実際の食事介助を行うとき、大スプーンと小スプーンで、どれくらい介助を受ける人(患者さんや利用者さん)の食べ方が変わるのか、食事介助風景の写真をもとに解説したいと思います。
1、間違った「スプーン×姿勢」が誤嚥リスクを招いてしまう!
写真①のように、大スプーンと小スプーンでは、掬えるひとさじの量が大きく違います。
大スプーンの場合は、山盛りになってしまうため、摂食嚥下障害者は1回で嚥下できず、誤嚥リスクを招いてしまいます。
また、飲み込むときの姿勢にも注意が必要です。私たちがふだん自力摂取しているときは、やや頸部前屈の姿勢
(顎と胸骨の間に握りこぶしが1個が目安)で食べています。
しかし、図1のイラストのように顎が上がった姿勢では、飲み込みづらさやムセを生じやすく、誤嚥リスクを招いてしまいます。
2、大スプーンでの食事介助は、無意識のうちに危険を招いてしまう!
健常であれば、スプーンのサイズが大きくても食事介助の方法に個人差があっても、自分の嚥下力でカバーできます。
しかし、ご自分で自力摂取できない方にとっては、食べにくい食事介助をされることは苦痛です。
そして、介助者の無意識の行為(写真②-B)が、ムセや誤嚥リスクを高めることになってしまいます。

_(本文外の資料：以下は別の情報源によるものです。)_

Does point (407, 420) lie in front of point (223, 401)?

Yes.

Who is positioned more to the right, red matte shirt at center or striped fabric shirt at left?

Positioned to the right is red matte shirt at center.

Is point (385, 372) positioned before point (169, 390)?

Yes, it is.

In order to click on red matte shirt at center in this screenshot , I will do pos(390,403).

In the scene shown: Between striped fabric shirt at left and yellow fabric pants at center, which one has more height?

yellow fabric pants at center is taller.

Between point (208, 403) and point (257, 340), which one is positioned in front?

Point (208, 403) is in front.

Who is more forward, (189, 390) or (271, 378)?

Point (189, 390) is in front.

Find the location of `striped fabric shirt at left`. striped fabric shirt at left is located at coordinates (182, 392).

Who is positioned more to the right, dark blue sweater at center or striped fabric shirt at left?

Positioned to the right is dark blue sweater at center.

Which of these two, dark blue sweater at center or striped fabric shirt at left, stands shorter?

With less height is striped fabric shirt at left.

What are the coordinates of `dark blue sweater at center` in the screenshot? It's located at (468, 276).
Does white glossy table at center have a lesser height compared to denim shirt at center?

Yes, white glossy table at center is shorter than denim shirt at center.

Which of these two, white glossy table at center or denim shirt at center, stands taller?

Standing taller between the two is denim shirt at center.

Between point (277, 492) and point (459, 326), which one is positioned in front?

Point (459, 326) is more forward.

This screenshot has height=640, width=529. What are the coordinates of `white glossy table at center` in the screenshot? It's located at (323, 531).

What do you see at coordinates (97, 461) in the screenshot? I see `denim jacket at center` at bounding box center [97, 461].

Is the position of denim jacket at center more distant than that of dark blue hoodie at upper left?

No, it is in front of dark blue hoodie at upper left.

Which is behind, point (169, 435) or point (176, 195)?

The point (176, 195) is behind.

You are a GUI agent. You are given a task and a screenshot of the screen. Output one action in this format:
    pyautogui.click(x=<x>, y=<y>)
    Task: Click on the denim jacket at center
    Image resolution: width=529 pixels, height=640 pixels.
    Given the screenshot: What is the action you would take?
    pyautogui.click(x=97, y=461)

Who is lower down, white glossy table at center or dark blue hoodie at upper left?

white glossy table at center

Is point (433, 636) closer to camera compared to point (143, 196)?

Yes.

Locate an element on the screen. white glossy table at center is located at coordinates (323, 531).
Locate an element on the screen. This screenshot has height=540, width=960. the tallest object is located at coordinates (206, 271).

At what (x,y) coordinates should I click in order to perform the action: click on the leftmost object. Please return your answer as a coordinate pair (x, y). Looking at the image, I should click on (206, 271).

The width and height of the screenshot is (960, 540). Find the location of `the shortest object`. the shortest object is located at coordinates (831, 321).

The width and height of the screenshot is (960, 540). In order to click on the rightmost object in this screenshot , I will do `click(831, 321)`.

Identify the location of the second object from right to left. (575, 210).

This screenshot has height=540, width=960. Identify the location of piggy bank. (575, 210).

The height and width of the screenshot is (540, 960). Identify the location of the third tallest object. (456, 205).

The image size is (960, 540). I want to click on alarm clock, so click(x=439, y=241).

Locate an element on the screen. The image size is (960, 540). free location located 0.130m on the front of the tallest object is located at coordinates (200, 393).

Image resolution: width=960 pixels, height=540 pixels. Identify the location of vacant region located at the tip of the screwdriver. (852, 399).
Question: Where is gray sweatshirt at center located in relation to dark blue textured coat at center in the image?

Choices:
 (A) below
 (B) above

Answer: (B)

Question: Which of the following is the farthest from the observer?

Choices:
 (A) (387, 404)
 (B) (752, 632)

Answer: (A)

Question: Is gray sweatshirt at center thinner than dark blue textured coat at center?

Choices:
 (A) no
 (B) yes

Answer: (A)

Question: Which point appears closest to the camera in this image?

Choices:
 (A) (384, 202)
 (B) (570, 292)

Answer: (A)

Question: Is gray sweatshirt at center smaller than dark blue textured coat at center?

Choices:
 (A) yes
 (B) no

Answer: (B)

写真②)スプーンの大きさの違いが、介助と捕食に与える影響
小スプーンは、ホールが全て口中に入るため、上唇でしっかり捕食できる。
患者の目線も最期まで下方を向いているため、顎が上がっていない。⇒良い嚥下につながる
大スプーンは、ホールが口に入りきらないため、無意識に介助者は口中へ流し込もうとし、
患者は食べ物をすすろうとしてしまう。
その結果、顎が上がり頸部は伸びてしまう。⇒ムセ、誤嚥を招く!
食べるという行為は、私たちの日常では当たり前のことで、無自覚のうちに繰り返されている行為です。
この無自覚に行えていることを意識化するということが、案外難しかったりします。
そして、相手を思う気持ちと根拠を併せ持った対応こそが、安全で食べやすい食事介助を生み出すのです。